A department once removed a vendor expense in our forecast, but the auto-renewal had already occurred in a previous period. Our controller caught that mistake, too. Cross-functional meetings are a good way for the entire finance team to learn the business and become better strategic partners thereto.
Put KPI tracking on autopilot
One of the toughest challenges we face as CFOs is identifying the right internal KPIs to track to assess ongoing performance. Drivers will be unique to the company and sector. For example, because we’re a software company, we track opportunity creation to monitor our new business performance, as well as customer onboarding (i.e., time to value) as usage, which is a leading indicator to retention rates.
Your list of drivers may be long, which means you’ll need to identify the ones that will have the most impact on your plan and develop KPIs that enable you to track them easily and frequently. You'll need a tight grasp on leading indicators in Q1; your board will begin asking in February whether the company is likely to meet quarterly goals.
Complicating matters further, according to a Gartner survey, nearly seven in ten financial planning and analysis (FP&A) leaders say the volume of nonstandard, manual processes is a top problem for 2020. Fortunately, there are FP&A tools that allow you to customize reports and track data pulled from other business systems, such as your general ledger (GL), customer relationship management (CRM), or enterprise resource planning (ERP) system. By pulling up-to-date data directly into your plan, you’ll be in a position to detect problems early and report them to management and the board.
Focus on automation and efficiency
The 2019 CFO sentiment study makes clear that operational excellence is the top mandate for CFOs in the coming decade. Are your manufacturing facilities operating at maximum potential? Are there inefficiencies in your supply chain, and if so, what’s the best way to reduce them? Which market sectors should sales focus on to enhance profits and long-term viability?
According to a Gartner survey of FP&A priorities in 2020, 74% of CFOs say that they have insufficient forward-looking information in their management reports, and another 52% view annual budgets as disconnected from long-term plans. Clearly, operational excellence isn’t achievable until these gaps are bridged.
How to bridge them? In general, business intelligence tools are becoming more widespread and sophisticated. These tools act as data warehouses, pulling in data from various systems, including CRM, payroll, ERP and GL. All data is normalized so it can be layered, offering nuanced views of your business and all of its moving parts. These tools are also fully automated, eliminating the time-consuming and error-prone process of entering data.
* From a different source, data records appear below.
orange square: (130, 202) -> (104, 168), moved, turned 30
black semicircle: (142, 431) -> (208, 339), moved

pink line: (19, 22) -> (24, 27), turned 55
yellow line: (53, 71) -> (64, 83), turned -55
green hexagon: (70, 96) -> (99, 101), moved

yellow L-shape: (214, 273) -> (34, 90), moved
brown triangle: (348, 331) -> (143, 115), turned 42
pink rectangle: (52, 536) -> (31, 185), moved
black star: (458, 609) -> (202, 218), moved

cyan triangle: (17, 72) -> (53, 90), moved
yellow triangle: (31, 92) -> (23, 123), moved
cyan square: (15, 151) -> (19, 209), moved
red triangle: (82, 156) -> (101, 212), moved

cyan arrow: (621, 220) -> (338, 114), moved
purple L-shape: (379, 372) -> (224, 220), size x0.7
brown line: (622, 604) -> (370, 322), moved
For instance, let’s say you enter data on the cost and terms for a new office your company has rented. These tools can input that expense according to your company’s unique business structure (e.g., allocate that expense to the appropriate division), and automatically update all outputs, such as your P&L, balance sheet and cash flow statement.
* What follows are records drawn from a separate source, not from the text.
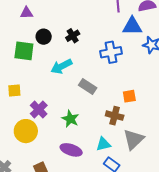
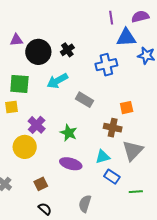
purple triangle: (27, 13) -> (16, 40), moved
black circle: (44, 37) -> (38, 52), size x1.6
green square: (24, 51) -> (19, 84), moved

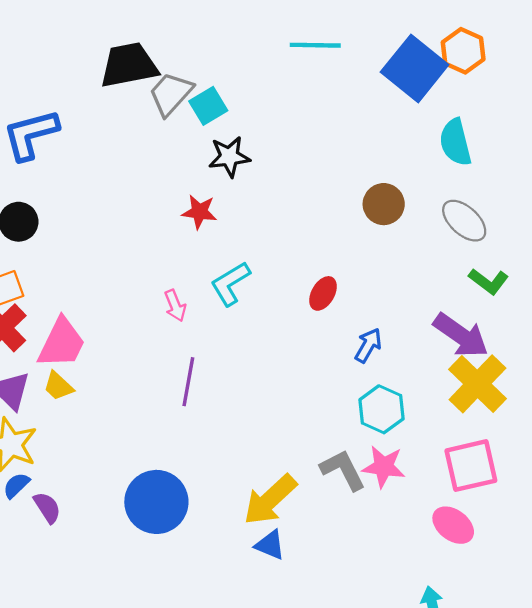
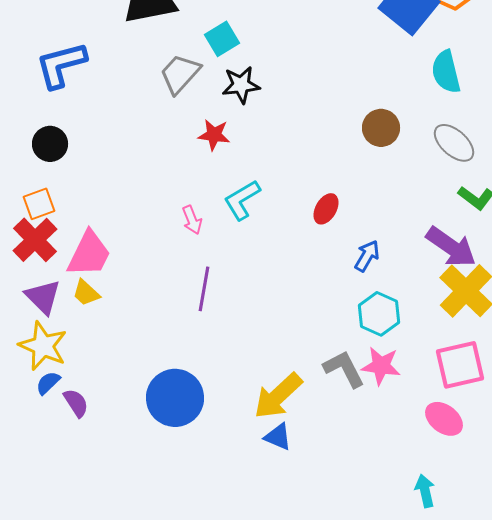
gray trapezoid: (171, 94) -> (180, 74), moved

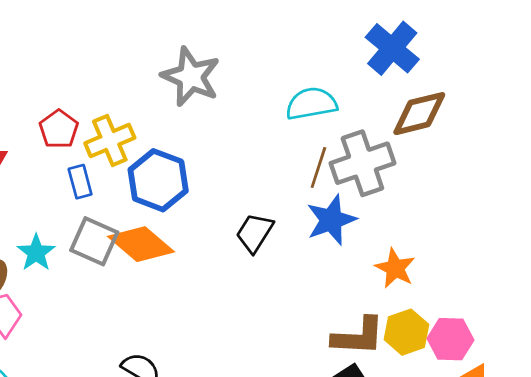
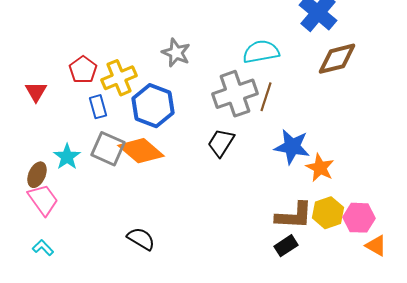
gray star: (191, 77) -> (176, 53), moved, size x0.7
gray cross: (362, 163) -> (235, 94), moved
blue star: (331, 220) -> (292, 147), moved, turned 30

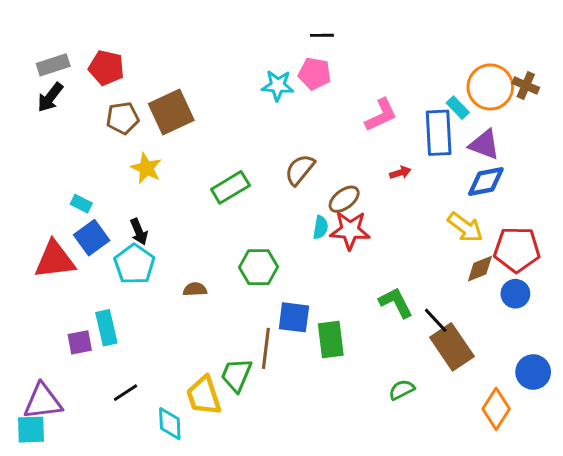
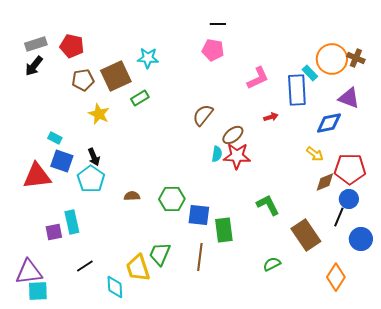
cyan star: (278, 85) -> (148, 58), moved
purple triangle: (484, 145) -> (349, 98), moved
green rectangle: (230, 187) -> (140, 98), moved, size x0.7
yellow arrow: (465, 227) -> (315, 154), size x0.7
blue square: (92, 238) -> (62, 161), turned -35
green hexagon: (258, 267) -> (172, 199), moved
black line: (436, 320) -> (339, 217), moved, turned 66
brown line: (266, 348) -> (200, 257), moved
blue circle: (533, 372) -> (361, 239), moved
cyan square: (31, 430) -> (38, 291), moved

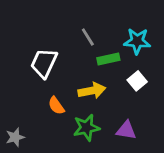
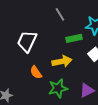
gray line: (88, 37) -> (60, 14), moved
purple triangle: (126, 130) -> (87, 90), turned -35

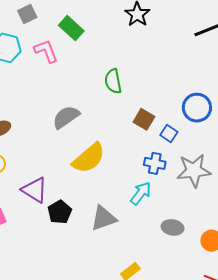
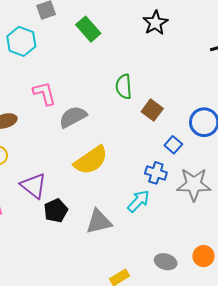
pink L-shape: (46, 51) -> (44, 93), moved
brown square: (144, 119) -> (152, 110), moved
gray ellipse: (173, 227) -> (166, 262), moved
Measure, revise and measure again
Be prepared to revise your plan with each new set of results that come in, and plan on asking many what-ifs and doing scenario planning exercises. My best advice: ditch the spreadsheet and adopt a tool that will automate your most critical workflows and what-if testing.
This change will allow you to test multiple scenarios and plan for each outcome. For instance, your business plan might call for hiring ten new sales reps, which the board hopes will increase revenue by, say, 20%. What is the impact of missing those hiring plans? Knowing how this will affect your financial statements ahead of time will allow the executive team to respond as quickly as possible. As a CFO once said to me, his monthly forecasting exercises offers him 12 chances to perfect his plan.